The imagery we're presented with here as Snake makes his gradual descent into Los Angeles is quite obviously hellish. Open flames and smoke are everywhere, and the street is filled with all assortment of Blade Runner extras, whores and criminals dressed in tattered clothing and steel spikes. The dominant colors here are red and orange, as opposed to the cooler blues of the military bunker Snake leaves from, and the water he just travelled through (see my article on La Femme Nikita for more about the blue/red color switch). Indeed, the importance of Snake's repeated trips over, under and through water are a pretty good indication that this is all representative of a trip into Hell.

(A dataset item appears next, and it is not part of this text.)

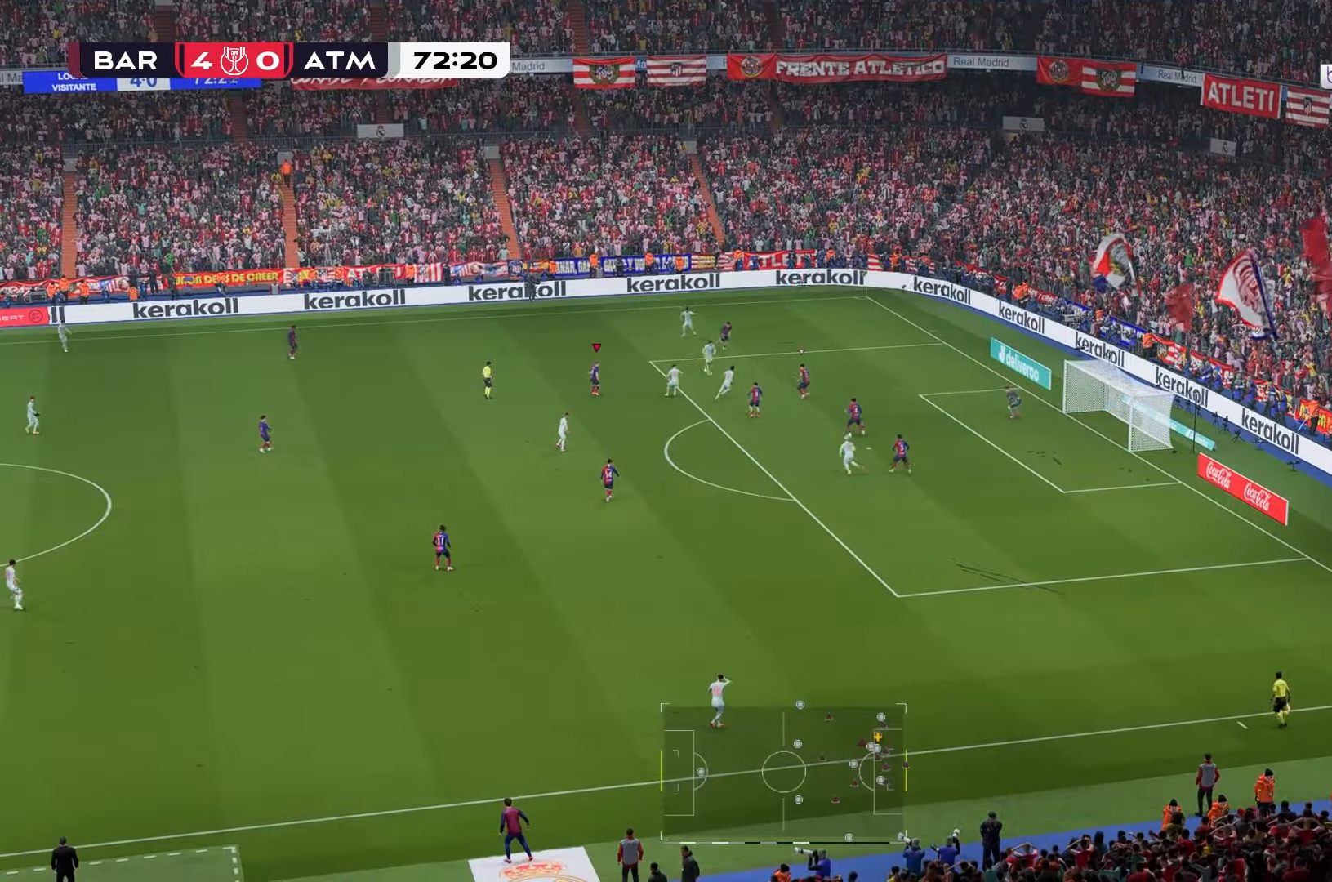
{"buttons": [], "left_stick": "down", "right_stick": "center", "events": [[50, "left_stick", "down"]]}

In Dante's Inferno, hell is divided up into a series of circles, some of them separated by great rivers. Though EFLA and Inferno don't match up exactly, it's pretty clear that we're closely mirroring the structure of the latter in the former. Snake's arrival at the military base is akin to Dante's arrival at the Gates of Hell, and indeed it's the American military and their President who represent some of the people in Hell's upper levels, many of them just doing their jobs as they shuffle others off to the lower levels. Crossing the Wall of Dis and River Styx are akin to Snake's submarine journey through the walls of the complex into Circle VI, which is where heretics are kept in Dante's Hell (and America's unwanted heathens are kept in Los Angeles). That silly surfing journey later in the film is the next water obstacle (The River Phlegethon), which both Dante and Snake must cross before entering the circles of Violence (the big gun battle at the end) and Fraud (Map to the Stars Eddie's betrayal of Snake and Cuervo, for example). At the end, there's a final journey back over water to the military base, where we find the worst cases of fraud in Circle IX, and Lucifer himself, the great deceiver, at the bottom, and the end of the story.

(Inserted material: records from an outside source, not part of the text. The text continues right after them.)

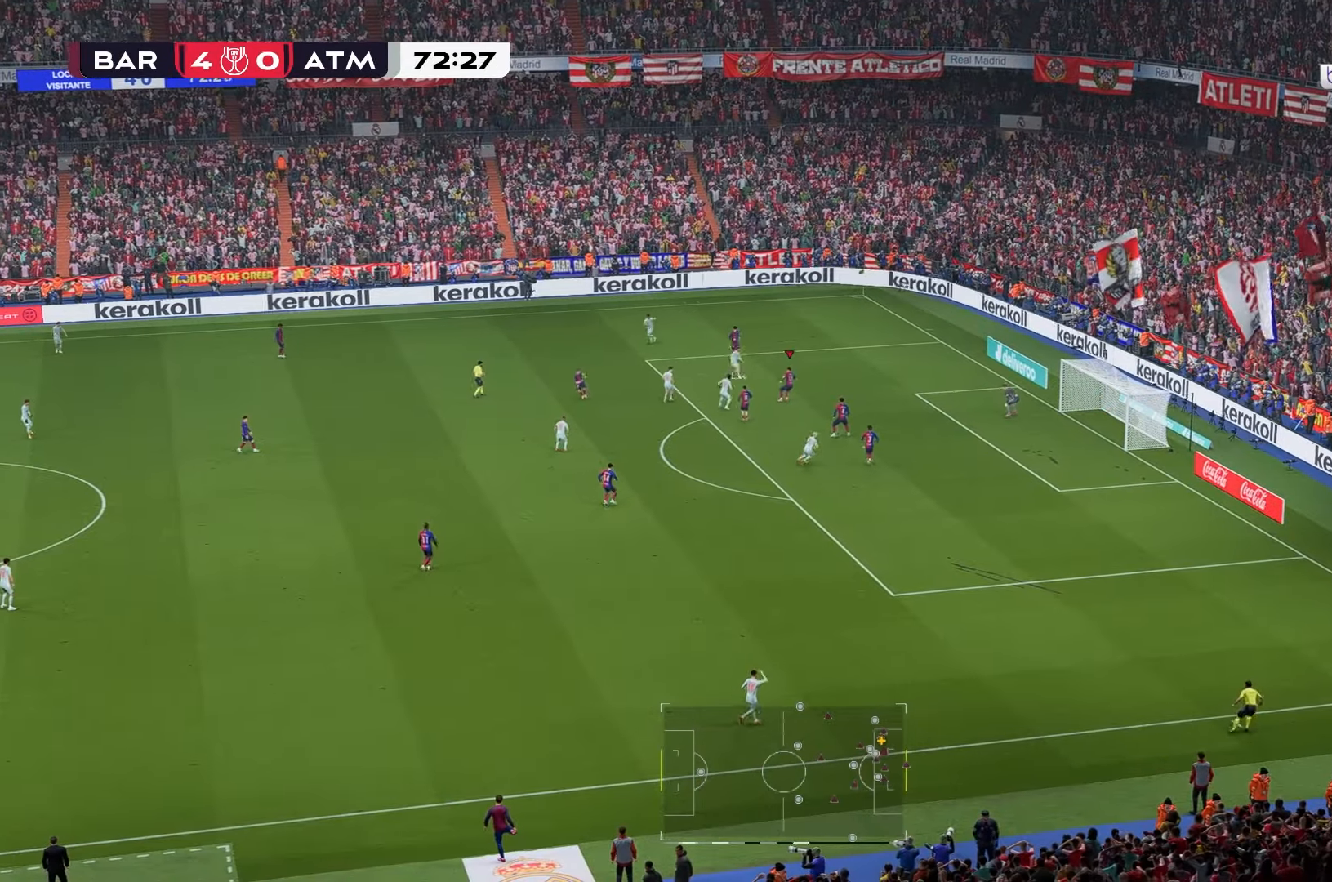
{"buttons": [], "left_stick": "right", "right_stick": "center", "events": [[233, "left_stick", "center"], [300, "left_stick", "right"]]}
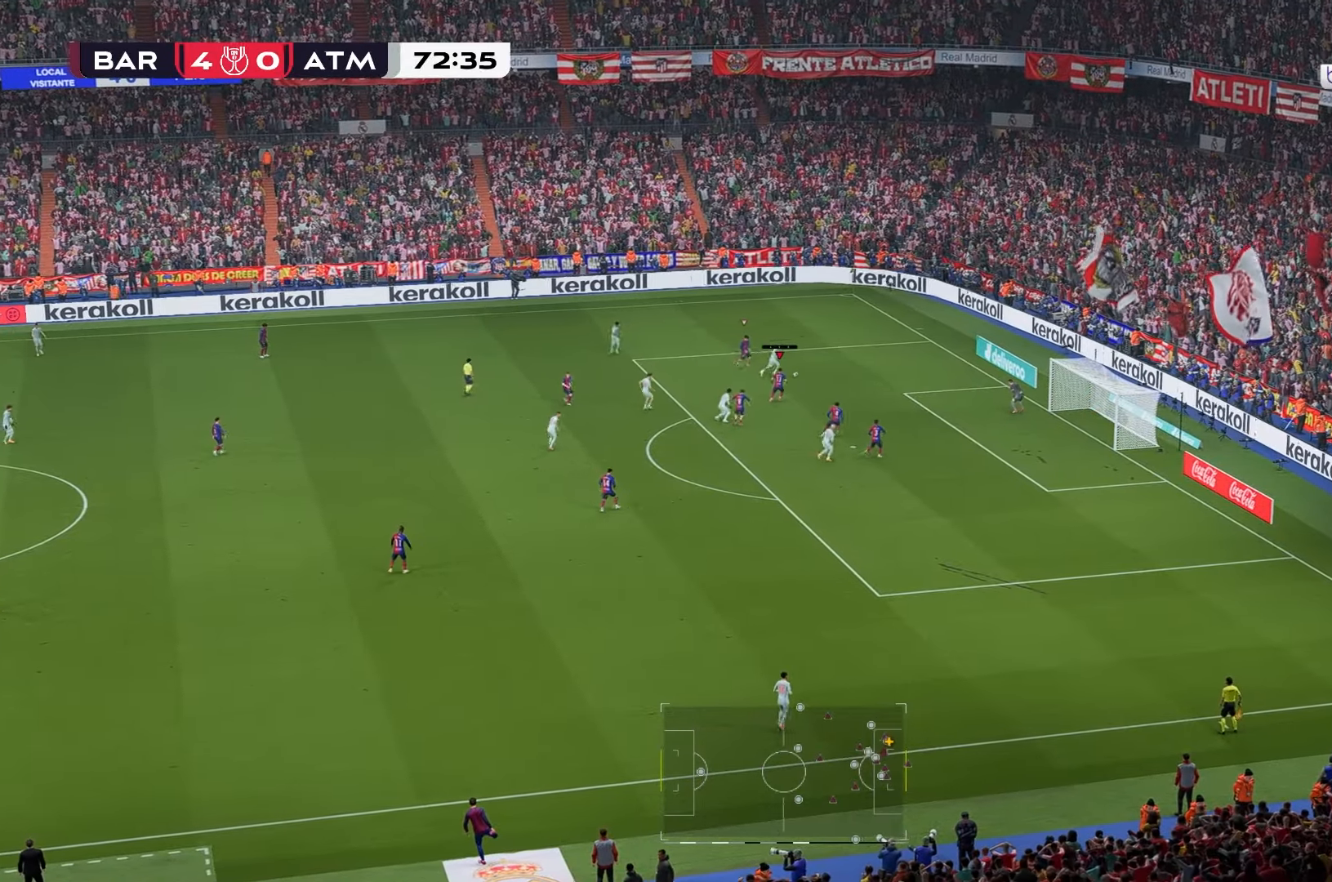
{"buttons": ["R1"], "left_stick": "right", "right_stick": "center", "events": [[450, "R1", "down"]]}
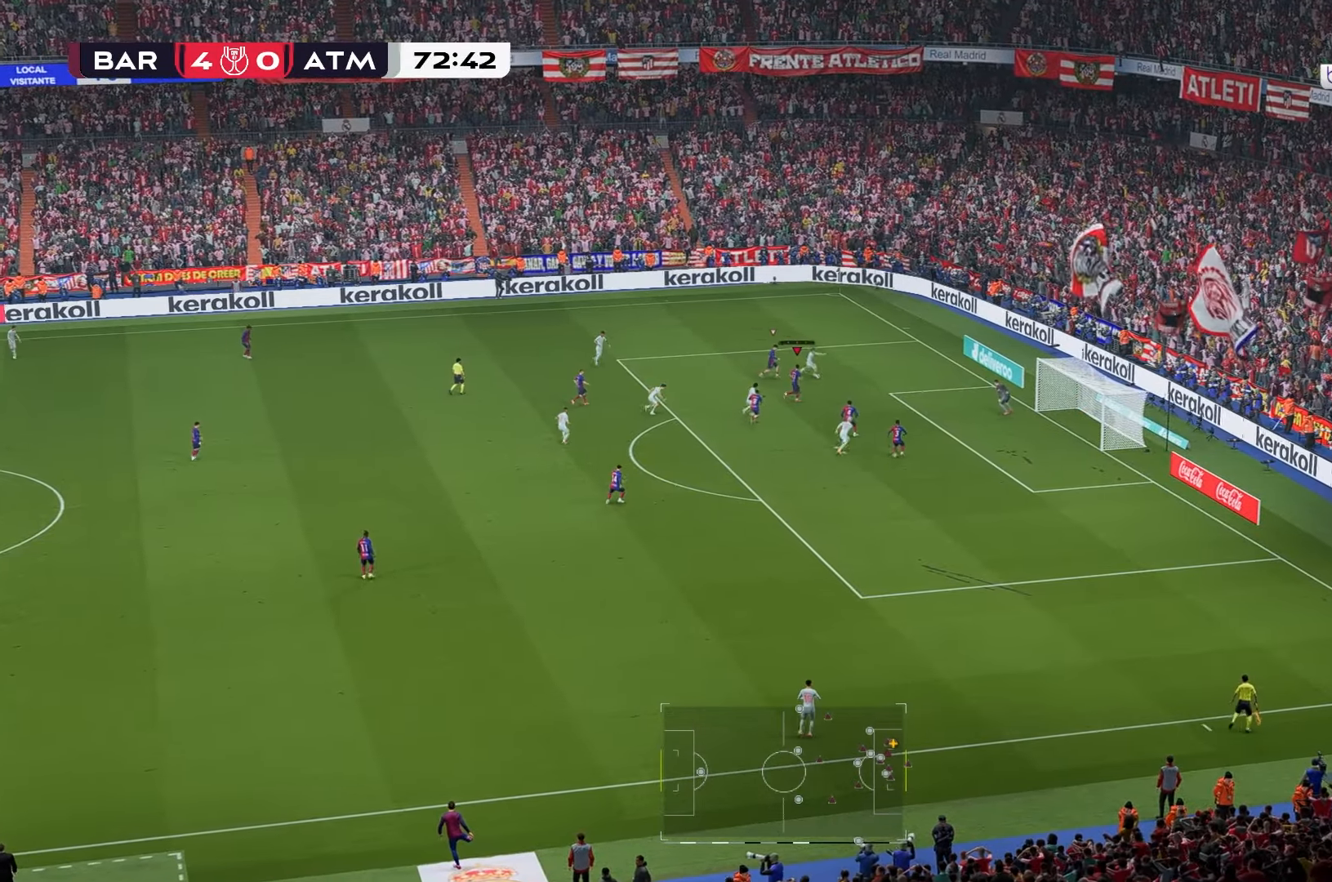
{"buttons": [], "left_stick": "right", "right_stick": "center", "events": [[467, "R1", "up"]]}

Map to the Stars Eddie (played by Steve Buscemi) is not entirely analogous to Dante's companion, Virgil, but then Snake isn't exactly Dante from top to bottom either. Nobody has clean hands in this movie, from The Surgeon General of Beverly Hills (played wonderfully by Bruce Campbell of Evil Dead fame, to Taslima, the Hispanic girl who (briefly) accompanies Snake along for some of the best lines in the film:

                            You are Snake Plissken,
                            aren't you?

                            I used to be.

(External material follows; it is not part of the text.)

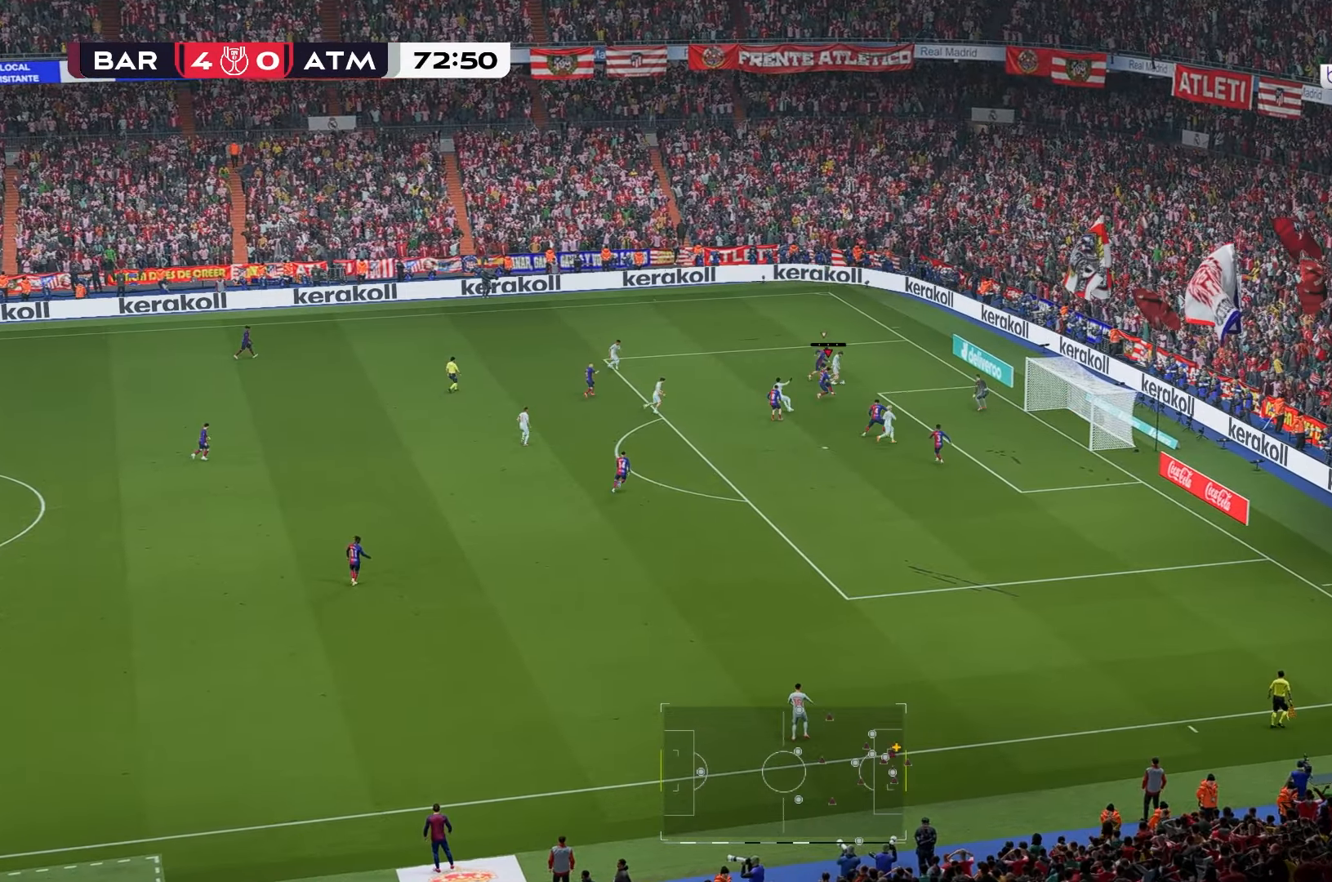
{"buttons": [], "left_stick": "right", "right_stick": "center", "events": [[150, "R1", "down"], [500, "R1", "up"]]}
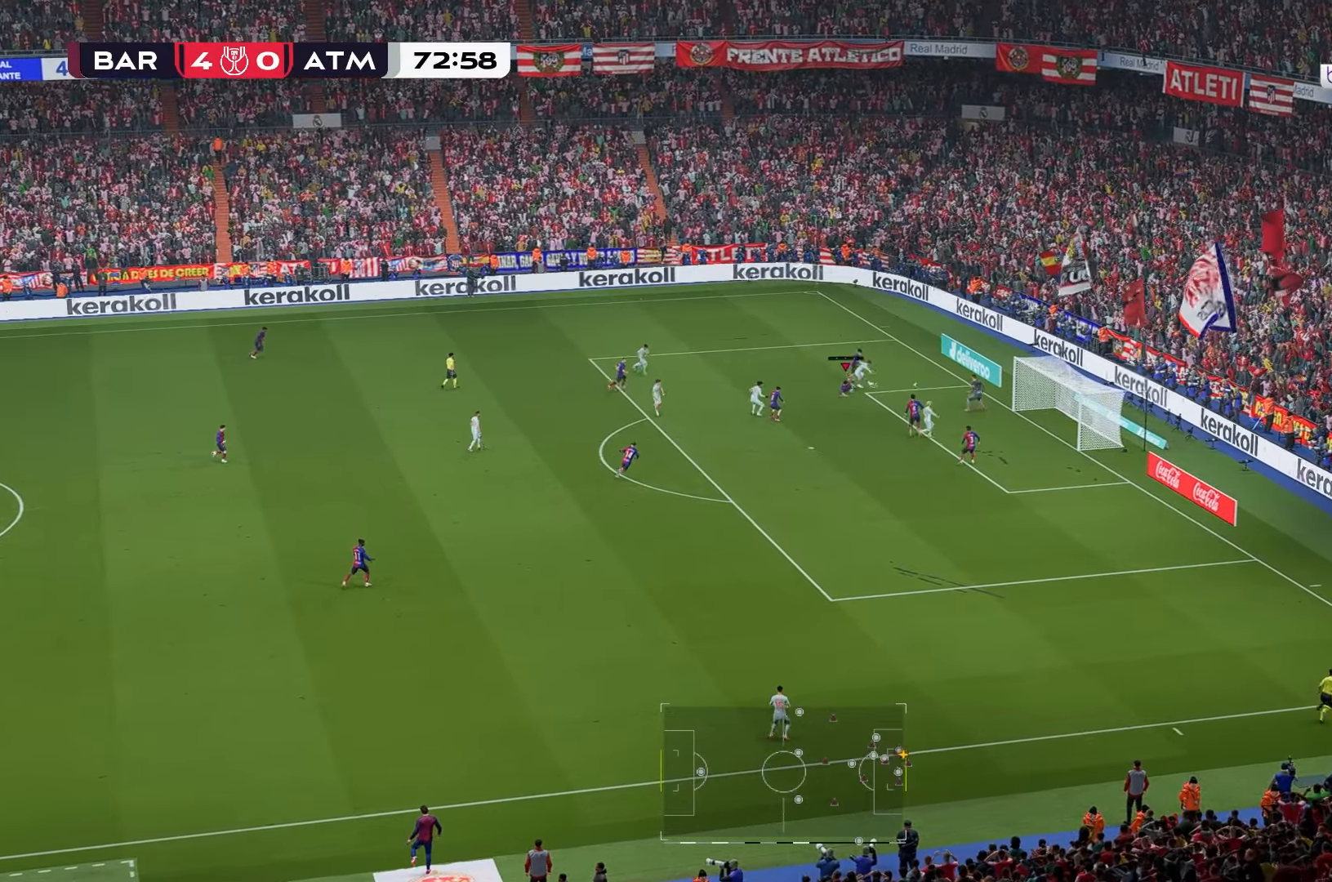
{"buttons": [], "left_stick": "down", "right_stick": "center", "events": [[233, "left_stick", "down-right"], [467, "left_stick", "down"]]}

                            I thought you'd be taller.
                            So what are you doing in


Taslima's failure in all this is that she's repentant. L.A., after all, represents some of the lowest levels of Hell, and even if Taslima does tell Snake "I'll read your future" (Circle VIII, Region 4 - Sorcerers, Soothsayers), to which Snake replies "The future is right now," she's not bad enough to make it in this world. Indeed, as we soon find out, she doesn't belong in this pseudo-Christian Hell at all, although she claims to be quite comfortable in what Snake calls "Dark Paradise." Just as she finishes telling Snake about how wonderful it is to live where fur coats and freedom of religion are still welcome, and says "Once you figure this place out, it's really not so bad," she's shot in the back and dies. Figure it all out, and die. Hubris? Not quite. More like, it's not truly Hell if you're enjoying it.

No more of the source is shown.